What are common IV fluids used in paediatrics?

What are common IV fluids used in paediatrics?

The preferred fluid type for IV maintenance is sodium chloride 0.9% with glucose 5%

  • Plasma-Lyte 148 with glucose 5% (contains 5 mmol/L of potassium) – generally stocked in tertiary paediatric centres and intensive care.
  • Hartmann’s with glucose 5%

How do you calculate Paediatric maintenance fluids?

  1. For infants 3.5 to 10 kg the daily fluid requirement is 100 mL/kg.
  2. For children 11-20 kg the daily fluid requirement is 1000 mL + 50 mL/kg for every kg over 10.
  3. For children >20 kg the daily fluid requirement is 1500 mL + 20 mL/kg for every kg over 20, up to a maximum of 2400 mL daily.

What IV fluid is most appropriate for a maintenance fluid for a pediatric patient?

For most children, a 5% dextrose solution with 0.2% sodium chloride provides the estimated needs of sodium when used as a maintenance fluid. However, there has been recent attention in the literature to the potential for causing hyponatremia when using 0.2% sodium chloride.

How do children prescribe fluids?

Daily maintenance fluids beyond the neonatal period are calculated depending on a child’s weight and are prescribed in ml/hr.

  1. For every kg up to 10kg = 100ml/kg/day.
  2. For every kg between 10 and 20kg  = 50ml/kg/day.
  3. For every kg over 20kg = 20ml/kg/day.

What type of fluid should be given to a dehydrated child?

Severe dehydration should be treated with intravenous fluids until the patient is stabilized (i.e., circulating blood volume is restored). Treatment should include 20 mL per kg of isotonic crystalloid (normal saline or lactated Ringer solution) over 10 to 15 minutes.

Why is saline used to treat dehydration?

There are different types of intravenous fluids used to treat dehydration. Normal saline contains sodium and chlorine, so it replaces lost fluid and prevents or corrects some types of electrolyte imbalances.

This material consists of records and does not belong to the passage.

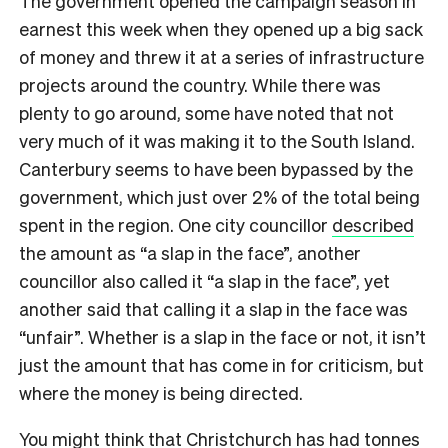
The government opened the campaign season in
earnest this week when they opened up a big sack
of money and threw it at a series of infrastructure
projects around the country. While there was
plenty to go around, some have noted that not
very much of it was making it to the South Island.
Canterbury seems to have been bypassed by the
government, which just over 2% of the total being
spent in the region. One city councillor
described
the amount as “a slap in the face”, another
councillor also called it “a slap in the face”, yet
another said that calling it a slap in the face was
“unfair”. Whether is a slap in the face or not, it isn’t
just the amount that has come in for criticism, but
where the money is being directed.
You might think that Christchurch has had tonnes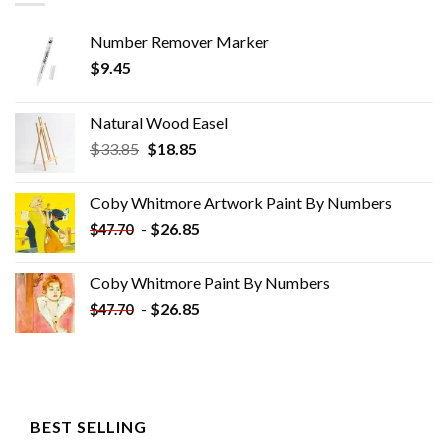
Number Remover Marker
$
9.45
Natural Wood Easel
Original
Current
$
33.85
$
18.85
price
price
was:
is:
Coby Whitmore Artwork Paint By Numbers
$33.85.
$18.85.
-
$
26.85
$
47.70
Coby Whitmore Paint By Numbers
-
$
26.85
$
47.70
BEST SELLING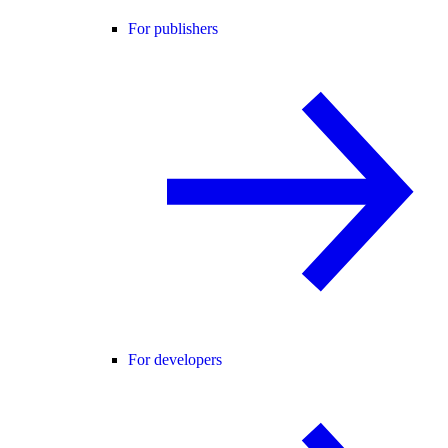
For publishers
For developers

We may also use a solution of dextrose and water to treat dehydration.

What is appropriate fluid resuscitation for a pediatric patient?

The recommended rate is 50 mL to 100 mL/kg over 2 to 4 hours for oral fluids. [10] It is recommended to use an oral rehydration solution rather than free water or commercial sports drink. [10] Nasogastric administration is another route for rehydration with similar rates and fluids recommended for oral administration.

What are maintenance IV fluids?

Maintenance IV fluids are appropriate for euvolemic medical and surgical patients who cannot take adequate enteral fluids. “Maintenance” = volume of fluid required to meet daily metabolic needs, such as normal water and electrolyte losses, and maintain homeostasis.

How is pediatric dehydration treated?

What is Pediatric saline?

Saline (0.9 % NaCl solution), or physiological or normal saline (as it is frequently called), is the most-used fluid in pediatrics as resuscitation or maintenance solution and as vehicle for the administration of drugs.

Is it bad to prescribe IV fluid for paediatric patients?

Intravenous (IV) fluids can be harmful in these patients and it is important that clinicians understand the principles of paediatric fluid prescription. This article will provide an overview of intravenous fluid prescribing in paediatrics.

How much fluid is in a paediatric fluid bag?

All paediatric fluid bags come in 500ml volumes as standard Maintenance fluids in children (except neonates) Fluid requirements Total daily fluid requirements (over 24 hours) 1 st 10kg of bodyweight 100ml/kg/day 2 nd 10kg of bodyweight 50ml/kg/day Remainder of bodyweight 20ml/kg/day Rate (ml/h) = total daily requirement ÷ 24 . Example: a 27kg

What kind of fluids do you give a child with hypoglycaemia?

Children requiring intravenous (IV) fluids should be administered fluids containing Glucose as children are at higher risk of hypoglycaemia and therefore the Glucose will meet some of their energy requirements. However, there may be different fluid types used depending upon the underlying medical condition.

When to use oral intravenous fluid in adults?

For adult patients, see the Geeky Medics guide to intravenous fluid prescribing in adults. Indications for IV fluid Where possible, oral fluids (e.g. oral rehydration solution) via the oral or nasogastric route should be used. However, there are certain situations where the oral route is contraindicated or impractical.